CAIRO (Reuters) - Egypt hopes to boost feeble foreign direct investment (FDI) by automating and simplifying customs and tax processes, Finance Minister Mohamed Maait said on Monday, acknowledging that much still needed to be done.
Egypt is coming out of a three-year IMF-backed reform program that helped stabilize the economy after the turmoil that followed a 2011 uprising, and growth rose to 5.6% in the financial year that ended in June. But barring the oil sector, FDI has been falling.
“I have to be very honest. There is a lot of work we have to do in order to make us more attractive to foreign direct investment,” Maait told Reuters in an interview on the sidelines of the Euromoney Egypt conference.

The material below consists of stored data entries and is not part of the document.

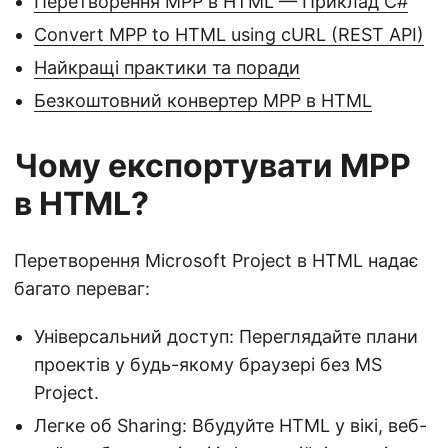
Перетворення MPP в HTML — Приклад C#
Convert MPP to HTML using cURL (REST API)
Найкращі практики та поради
Безкоштовний конвертер MPP в HTML
Чому експортувати MPP
в HTML?
Перетворення Microsoft Project в HTML надає
багато переваг:
Універсальний доступ: Переглядайте плани
проектів у будь-якому браузері без MS
Project.
Легке об Sharing: Вбудуйте HTML у вікі, веб-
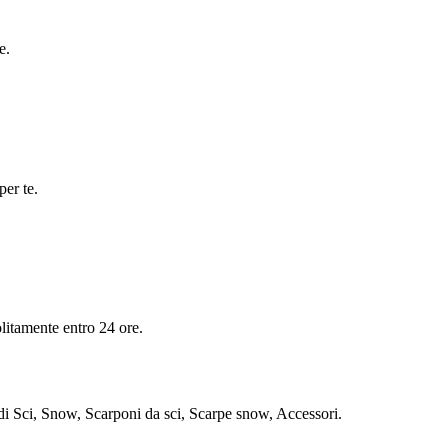
e.
per te.
olitamente entro 24 ore.
Sci, Snow, Scarponi da sci, Scarpe snow, Accessori.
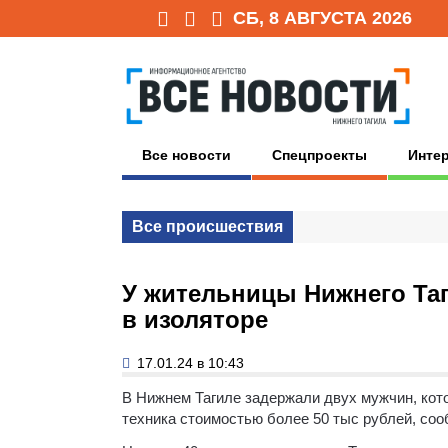
СБ, 8 АВГУСТА 2026
Все новости
Спецпроекты
Инте
Все происшествия
У жительницы Нижнего Таг
в изоляторе
17.01.24 в 10:43
В Нижнем Тагиле задержали двух мужчин, кото
техника стоимостью более 50 тыс рублей, соо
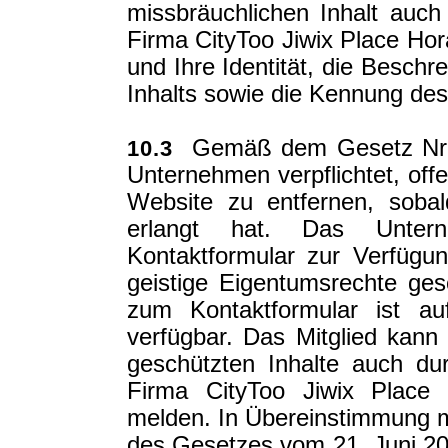
missbräuchlichen Inhalt auch
Firma CityToo Jiwix Place Ho
und Ihre Identität, die Besch
Inhalts sowie die Kennung des
Gemäß dem Gesetz Nr. 2
10.3
Unternehmen verpflichtet, offe
Website zu entfernen, soba
erlangt hat. Das Unter
Kontaktformular zur Verfügun
geistige Eigentumsrechte ges
zum Kontaktformular ist a
verfügbar. Das Mitglied kann
geschützten Inhalte auch d
Firma CityToo Jiwix Plac
melden. In Übereinstimmung m
des Gesetzes vom 21. Juni 2004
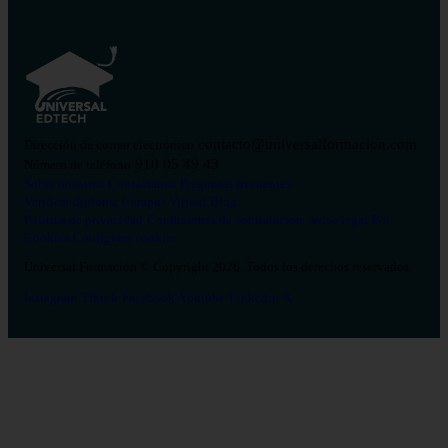
contacto@universalformacion.com
Dirección de correo electrónico
910 05 49 43
Número de teléfono
Sobre nosotros
Contáctanos
Preguntas frecuentes
Verificar diploma
Campus Virtual
Blog
Política de privacidad
Condiciones de contratación
Aviso legal
Pol.
Cookies
Configurar cookies
Universal Formación © Copyright 2026. Todos los derechos reservados.
Instagram
Tiktok
Facebook
Youtube
Linkedin
X
Salud
26
Enfermería
Psicología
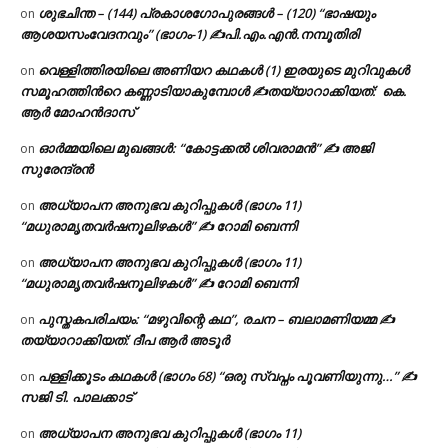
ശുഭചിന്ത – (144) പ്രകാശഗോപുരങ്ങൾ – (120) “ഭാഷയും
on
ആശയസംവേദനവും” (ഭാഗം-1) ✍പി.എം.എൻ.നമ്പൂതിരി
വെള്ളിത്തിരയിലെ അണിയറ കഥകൾ (1) ഇരയുടെ മുറിവുകൾ
on
സമൂഹത്തിന്‍റെ കണ്ണാടിയാകുമ്പോൾ ✍തയ്യാറാക്കിയത്: കെ.
ആര്‍ മോഹന്‍ദാസ്
ഓർമ്മയിലെ മുഖങ്ങൾ: “കോട്ടക്കൽ ശിവരാമൻ” ✍ അജി
on
സുരേന്ദ്രൻ
അധ്യാപന അനുഭവ കുറിപ്പുകൾ (ഭാഗം 11)
on
“മധുരാമൃതവർഷനൂലിഴകൾ” ✍ റോമി ബെന്നി
അധ്യാപന അനുഭവ കുറിപ്പുകൾ (ഭാഗം 11)
on
“മധുരാമൃതവർഷനൂലിഴകൾ” ✍ റോമി ബെന്നി
പുസ്തകപരിചയം: “മഴുവിന്റെ കഥ”, രചന – ബലാമണിയമ്മ ✍
on
തയ്യാറാക്കിയത്: ദീപ ആർ അടൂർ
പള്ളിക്കൂടം കഥകൾ (ഭാഗം 68) “ഒരു സ്വപ്നം പൂവണിയുന്നു…” ✍
on
സജി ടി. പാലക്കാട്
അധ്യാപന അനുഭവ കുറിപ്പുകൾ (ഭാഗം 11)
on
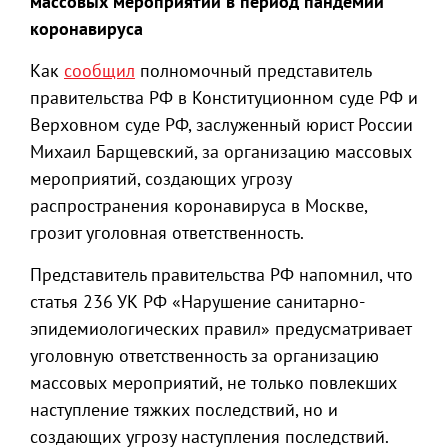
массовых мероприятий в период пандемии
коронавируса
Как
сообщил
полномочный представитель
правительства РФ в Конституционном суде РФ и
Верховном суде РФ, заслуженный юрист России
Михаил Барщевский, за организацию массовых
мероприятий, создающих угрозу
распространения коронавируса в Москве,
грозит уголовная ответственность.
Представитель правительства РФ напомнил, что
статья 236 УК РФ «Нарушение санитарно-
эпидемиологических правил» предусматривает
уголовную ответственность за организацию
массовых мероприятий, не только повлекших
наступление тяжких последствий, но и
создающих угрозу наступления последствий.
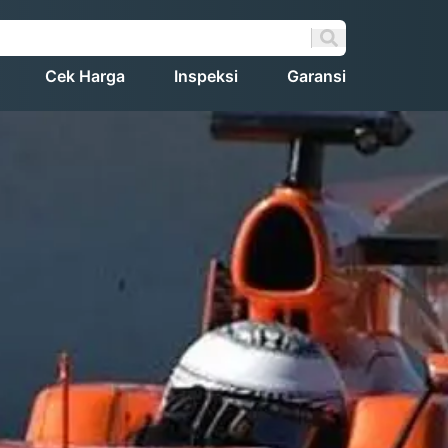
Cek Harga
Inspeksi
Garansi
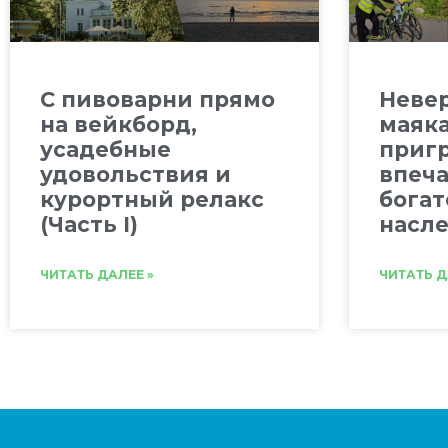
C пивоварни прямо
Невер
на вейкборд,
маяка
усадебные
приг
удовольствия и
впеча
курортный релакс
богат
(Часть I)
насле
ЧИТАТЬ ДАЛЕЕ »
ЧИТАТЬ Д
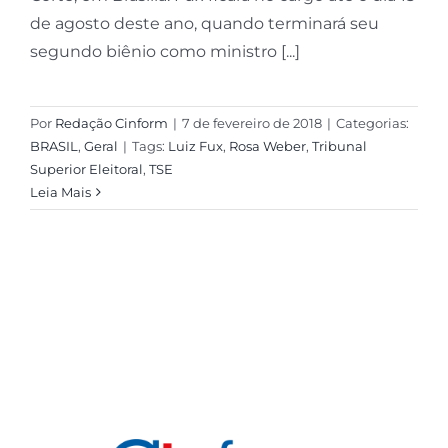
de agosto deste ano, quando terminará seu
segundo biênio como ministro [...]
Por
Redação Cinform
|
7 de fevereiro de 2018
|
Categorias:
BRASIL
,
Geral
|
Tags:
Luiz Fux
,
Rosa Weber
,
Tribunal
Superior Eleitoral
,
TSE
Leia Mais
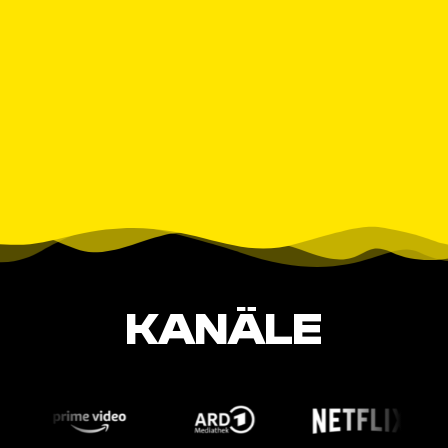
KANÄLE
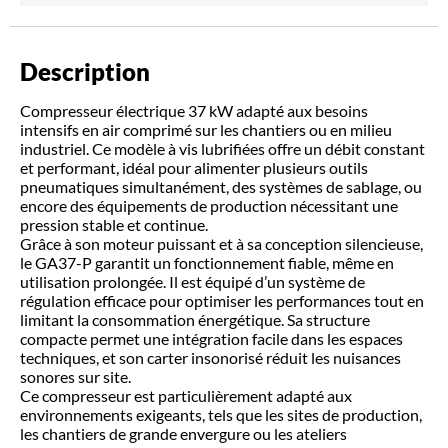
Description
Compresseur électrique 37 kW adapté aux besoins
intensifs en air comprimé sur les chantiers ou en milieu
industriel. Ce modèle à vis lubrifiées offre un débit constant
et performant, idéal pour alimenter plusieurs outils
pneumatiques simultanément, des systèmes de sablage, ou
encore des équipements de production nécessitant une
pression stable et continue.
Grâce à son moteur puissant et à sa conception silencieuse,
le GA37-P garantit un fonctionnement fiable, même en
utilisation prolongée. Il est équipé d’un système de
régulation efficace pour optimiser les performances tout en
limitant la consommation énergétique. Sa structure
compacte permet une intégration facile dans les espaces
techniques, et son carter insonorisé réduit les nuisances
sonores sur site.
Ce compresseur est particulièrement adapté aux
environnements exigeants, tels que les sites de production,
les chantiers de grande envergure ou les ateliers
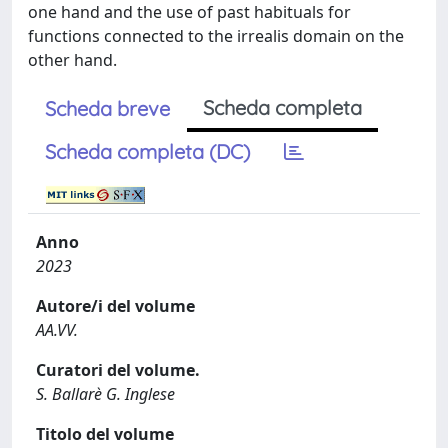
one hand and the use of past habituals for
functions connected to the irrealis domain on the
other hand.
Scheda completa
Scheda breve
Scheda completa (DC)
Anno
2023
Autore/i del volume
AA.VV.
Curatori del volume.
S. Ballarè G. Inglese
Titolo del volume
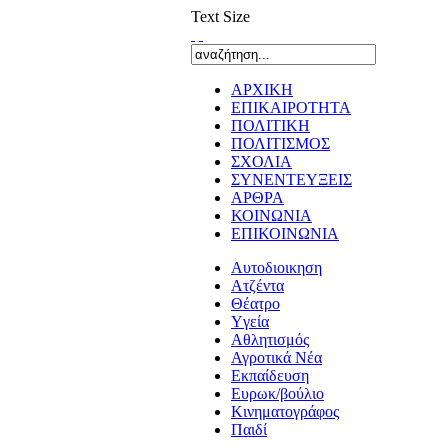
Text Size
ΑΡΧΙΚΗ
ΕΠΙΚΑΙΡΟΤΗΤΑ
ΠΟΛΙΤΙΚΗ
ΠΟΛΙΤΙΣΜΟΣ
ΣΧΟΛΙΑ
ΣΥΝΕΝΤΕΥΞΕΙΣ
ΑΡΘΡΑ
ΚΟΙΝΩΝΙΑ
ΕΠΙΚΟΙΝΩΝΙΑ
Αυτοδιοικηση
Ατζέντα
Θέατρο
Yγεία
Αθλητισμός
Αγροτικά Νέα
Εκπαίδευση
Ευρωκ/βούλιο
Κινηματογράφος
Παιδί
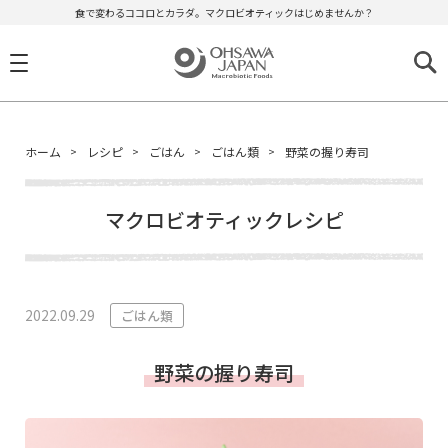
食で変わるココロとカラダ。マクロビオティックはじめませんか？
ホーム
レシピ
ごはん
ごはん類
野菜の握り寿司
マクロビオティックレシピ
2022.09.29
ごはん類
野菜の握り寿司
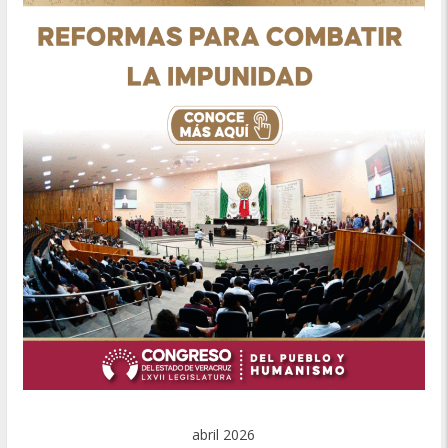
abril 2026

Along with devaluing the currency by half, introducing a value-added tax and slashing fuel subsidies, Egypt has also taken steps to tackle bureaucracy. Egyptians can now file their taxes electronically, which Maait called “a significant step”.
Now the government is working on a bill to unify tax procedures, Maait said. “By the end of October, we will have the chance to issue the first draft to the business community, to civil society,” he added.
Changes to income tax would be procedural, and no changes would be made to overall tax policy or tax rates, he added.
Automated customs procedures are already in place at Cairo airport, Maait said, and are being developed at Port Said.
Maait credited the IMF-backed reforms with helping to lure foreign investors back to government treasuries, which had dropped last year due to emerging markets turbulence.
In April, Egypt signed an agreement with Euroclear, Europe’s biggest settlement house for securities, to allow holders of its sovereign debt to clear transactions outside the country.
Maait said at the time that he expected domestic debt to become “euroclearable” in October.
“It is on track, but might not be next month,” Maait said on Monday, adding that a legal change was needed to govern the process and he hoped it would be ready at the beginning of 2020.
Egypt would be Euroclear’s 47th market, said Sudip Chatterjee, head of global capital markets at Euroclear.
Maait also said Egypt’s long-delayed program to sell stakes in state-owned enterprises would resume in the coming months, though he did not specify when.
“We strongly believe the private sector will be the main driver for this economy and for creating jobs,” Maait said. “We have to do a lot to give them the confidence, and to make the environment for them easy to do business.”
Euroclear’s Chatterjee praised Egypt’s reforms but said it needed to do more to develop smaller but “people-intensive” sectors such as tourism - a key source of foreign currency - and IT “where there is more job creation”.